Learn more about OS security. In particular check out the SELinux security system built in to Linux which closes off the possibility of hacks like this.

Posted by: frantaylor | July 7, 2009 7:58 PM | Report abuse

An argument is made that Windows is the primary target due to its market share. Let's destroy this argument:

On the server, Linux market share is 50%. As the servers get bigger and bigger, Linux is more and more prevalent. At the very high end, it's almost all Linux.

These machines hold sensitive information for hundreds of thousands, or even millions of users. It's all up for grabs if the system is compromised. The temptation is ENORMOUS: you can break into one Windows machine and steal one person's data, or you can break into one Linux server and steal 100,000 users.

So why do hackers bother with the nickel-and-dime stuff when they could be really making the big score? There is only one answer. It's because the hackers can get into the Windows systems, and they can't get into the Linux ones.
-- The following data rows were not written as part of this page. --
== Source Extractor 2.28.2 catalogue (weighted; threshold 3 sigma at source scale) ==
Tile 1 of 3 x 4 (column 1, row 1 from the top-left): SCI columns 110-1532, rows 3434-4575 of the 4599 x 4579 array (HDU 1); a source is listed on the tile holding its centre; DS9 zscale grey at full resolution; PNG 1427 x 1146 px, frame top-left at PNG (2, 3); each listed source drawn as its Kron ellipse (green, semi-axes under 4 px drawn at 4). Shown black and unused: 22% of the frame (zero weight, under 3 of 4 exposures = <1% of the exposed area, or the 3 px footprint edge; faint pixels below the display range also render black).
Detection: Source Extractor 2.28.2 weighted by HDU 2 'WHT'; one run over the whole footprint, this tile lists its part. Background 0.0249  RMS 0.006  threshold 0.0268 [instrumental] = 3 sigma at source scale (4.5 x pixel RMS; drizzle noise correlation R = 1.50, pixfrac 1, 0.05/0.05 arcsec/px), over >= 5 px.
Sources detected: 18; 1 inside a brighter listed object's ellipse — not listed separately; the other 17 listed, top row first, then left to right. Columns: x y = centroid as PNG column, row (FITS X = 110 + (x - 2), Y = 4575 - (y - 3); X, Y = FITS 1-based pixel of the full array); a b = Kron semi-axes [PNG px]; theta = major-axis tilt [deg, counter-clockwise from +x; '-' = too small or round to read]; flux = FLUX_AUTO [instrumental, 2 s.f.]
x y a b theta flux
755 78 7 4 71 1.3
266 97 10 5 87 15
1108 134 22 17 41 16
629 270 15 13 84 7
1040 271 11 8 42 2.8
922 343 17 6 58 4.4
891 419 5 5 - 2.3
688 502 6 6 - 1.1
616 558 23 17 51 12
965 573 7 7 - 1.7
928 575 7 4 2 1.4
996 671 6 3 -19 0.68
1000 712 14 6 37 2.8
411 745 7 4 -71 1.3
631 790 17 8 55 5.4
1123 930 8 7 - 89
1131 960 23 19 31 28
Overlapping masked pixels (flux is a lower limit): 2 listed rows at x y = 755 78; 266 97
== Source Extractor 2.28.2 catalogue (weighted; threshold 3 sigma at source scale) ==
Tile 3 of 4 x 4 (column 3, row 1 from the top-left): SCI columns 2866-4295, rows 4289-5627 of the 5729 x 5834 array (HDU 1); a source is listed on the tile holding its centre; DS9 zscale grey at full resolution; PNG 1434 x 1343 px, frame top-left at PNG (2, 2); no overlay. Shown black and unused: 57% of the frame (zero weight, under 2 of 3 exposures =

Posted by: frantaylor | July 7, 2009 8:22 PM | Report abuse

I can't believe the people making the decisions to go with Microsoft can't be held criminally liable. Microsoft's software is well known badware. It restricts the rights of users, forwards information about its users to Microsoft (spyware), and is negligent in providing security updates and remotely acceptable default security settings. Not to mention Microsoft has a monoply that should be frowned upon by government and has repeatedly been determined illegal by multiple governments. While a monoply is not illegal in and of itself Microsoft's actions are.

Posted by: jood1 | July 8, 2009 2:28 AM | Report abuse

Ohh- and I almost forgot. I'd second the county switch to Ubuntu or another GNU/Linux distribution. GNU/Linux works- and even if it costs them money to switch it is a solid short to medium term investment that pays off relatively quickly. Most of the people I know using it seemed to switch without any issues - at least not in comparison to those I know who've moved to Vista.

Posted by: jood1 | July 8, 2009 2:30 AM | Report abuse

The IT security was one problem.
The Bank security is another problem.
The people behind the screens were the one big problem.

But you know what could have made this so much easier to deal better would be?

Make the bank accounts revocable transfers only, and only to be transferred to other banks. That way any transfer could be revoked at any time necessary and quickly. And this would not have been s a big problem as it was.

Posted by: ryansa09 | July 8, 2009 2:06 PM | Report abuse

Oh yeah another thing OS is not the thing here. It is mainly the people in charge. Even a Linux system could be compromised if a It inept person was to install some malware as the System Administrator. Ubuntu makes the one user basically a system admin right off the bat. So this distro is just as bad as windows when put to social engineering cracking attempts.

Posted by: ryansa09 | July 8, 2009 2:10 PM | Report abuse

You Linux cultists need to chill out. First, clearly the individual PC's were not properly secured. Not a fault of the OS itself but those managing it. Second, and more alarming, there is something horribly wrong with their entire network security. The article stated that the hackers not only had complete control of the individual PC's but also had admin rights and direct control into the email system (changing the Judge's SMTP address and creating 25 new addresses). Possibly the user directory depending on what email system they use (Exchange and AD for example). There has to be more to this story than what is being told.